Brasil-Alemanha: CNI propõe dobrar comércio bilateral em 5 anos

Reunião entre governos e indústrias neste domingo (19), em Hannover, debateu entraves regulatórios, transição energética e cooperação industrial; corrente de comércio alcançou mais de US$ 20 bi em 2025

Representantes dos governos e das indústrias brasileira e alemã se reuniram neste domingo (19), na 52ª Comissão Mista de Cooperação Econômica Brasil-Alemanha (Comista), em Hannover, para discutir temas centrais na agenda bilateral - como a aplicação provisória do Acordo Mercosul-UE, o Acordo para Evitar a Dupla Tributação (ADT) entre os países e o apoio para expansão de projetos voltados à digitalização, inteligência artificial, descarbonização e biocombustíveis. Para a Confederação Nacional da Indústria (CNI), é preciso intensificar esforços para dobrar o comércio bilateral, que bateu mais de US$ 20 bilhões, nos próximos cinco anos.

A Comista integra uma série de agendas estratégicas que acontecem no país europeu nesta semana, no âmbito da Hannover Messe. O objetivo do encontro deste domingo é fortalecer laços comerciais, com debates voltados para energia, sustentabilidade, tecnologia e investimentos, focando na participação na feira internacional.

Para a indústria brasileira, parceria com alemães pode avançar mais

Durante a reunião, o presidente da CNI, Ricardo Alban, afirmou que o Brasil pode se consolidar como parceiro estratégico da Alemanha no atual cenário global porque oferece previsibilidade, estabilidade democrática e segurança energética. Ressaltou, no entanto, que a relação econômica bilateral ainda está aquém do potencial e precisa avançar com resultados concretos.

De acordo com Alban, o Brasil não pretende ser apenas fornecedor de insumos, mas parceiro na agregação de valor e no desenvolvimento tecnológico. Nesse contexto, apontou a matriz energética brasileira como um diferencial importante para a descarbonização industrial europeia e defendeu iniciativas práticas. “Propomos o desenvolvimento de um projeto-piloto entre Brasil e Alemanha em biocombustíveis que permita uma avaliação qualitativa do potencial desse tipo de parceria”, disse o presidente.

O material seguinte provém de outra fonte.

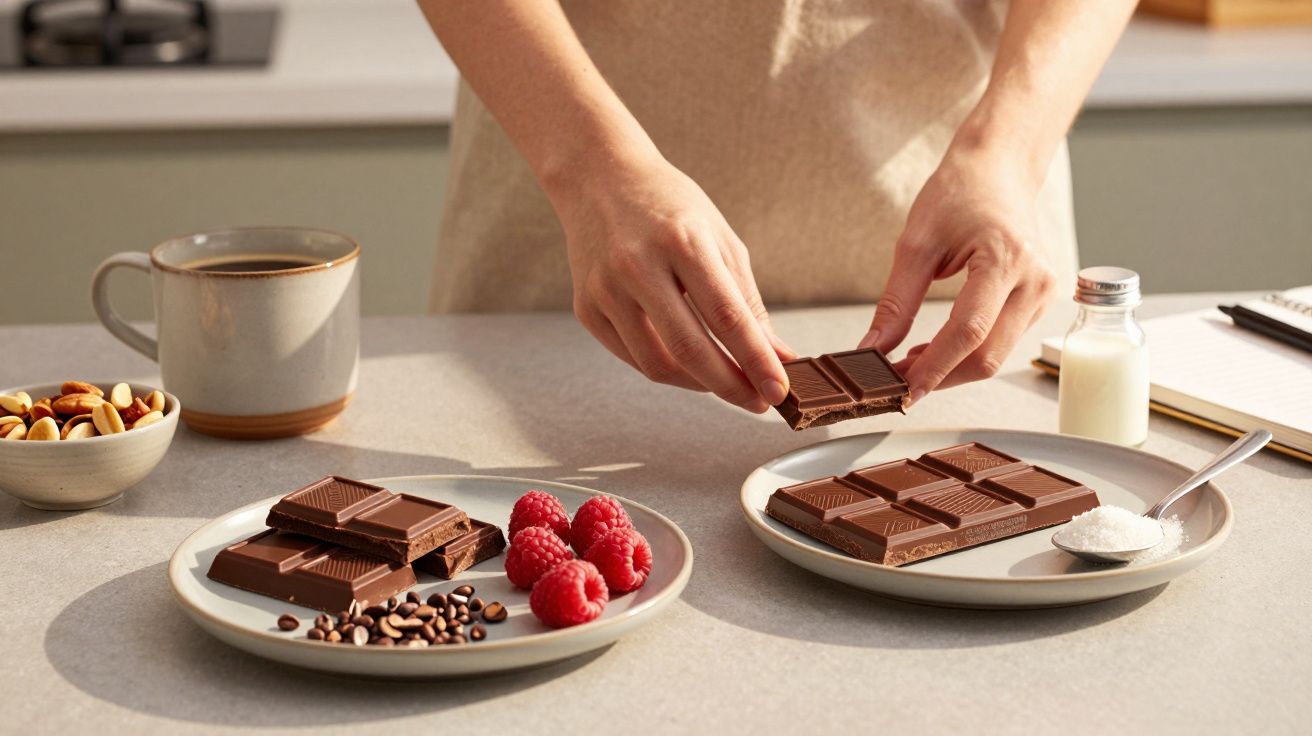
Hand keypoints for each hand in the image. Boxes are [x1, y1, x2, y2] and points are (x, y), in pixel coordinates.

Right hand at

Alban enfatizou a importância de avançar na agenda de biocombustíveis levando em conta o uso de fontes diversificadas e sustentáveis pelo Brasil, como o etanol de milho e o etanol de agave, que reduzem preocupações do mercado europeu em relação ao desmatamento.

O representante da indústria brasileira também chamou atenção para desafios como a ausência do acordo de bitributação, que limita investimentos. Segundo ele, o principal desafio nas negociações está no tratamento dos serviços técnicos, ponto central para destravar o avanço do acordo, e é fundamental simplificar e padronizar regras. Alban enfatizou ainda a necessidade de avançar diante da janela de oportunidade criada pelo acordo Mercosul-UE, a reorganização das cadeias globais e a transição energética. “Se não avançarmos agora, perderemos tempo e a chance de aumentar a competitividade”, alertou.

Setores discutiram aumento de competitividade e cooperação

Estiveram em pauta, ainda, medidas de eficiência regulatória e redução da burocracia, ajustes no regime tarifário e os impactos de novas legislações sobre a competitividade industrial, além do acesso a mercados. Os brasileiros e alemães também discutiram iniciativas estratégicas como cooperação em agronegócio e inovação, diálogo digital, apoio às micro, pequenas e médias empresas e outras ações para fortalecer a competitividade.

Também participaram da Comista o secretário de Estado parlamentar do Ministério da Economia e Energia da Alemanha, Stefan Rouenhoff; o presidente do Comitê da Economia Alemã para a América Latina (LADW), Thomas Schmall; a vice-ministra das Relações Exteriores do Brasil, embaixadora Maria Laura da Rocha; e o ministro do Desenvolvimento, Indústria, Comércio e Serviços, Márcio Elias Rosa; além de outros representantes dos setores público e privado.

Indústria tem delegação recorde na Hannover 

Para esta edição da Hannover Messe, a missão empresarial liderada pela CNI em parceria com a Agência Brasileira de Promoção de Exportações e Investimentos (ApexBrasil) levou mais de 260 representantes da indústria brasileira, entre empresários e executivos, que ficam no país até o dia 24 de abril.

Além das atividades da maior feira de tecnologia industrial do mundo, o grupo participa do 42º Encontro Econômico Brasil-Alemanha (EEBA), o principal fórum bilateral do setor produtivo dos países - que acontece nesta segunda-feira (20) e tem com expectativa de reunir mais de 800 participantes. Há, ainda, uma programação focada em resultados práticos com reuniões de negócios, mesas redondas empresariais e visitas a indústrias como Airbus, Mercedes-Benz e Volkswagen.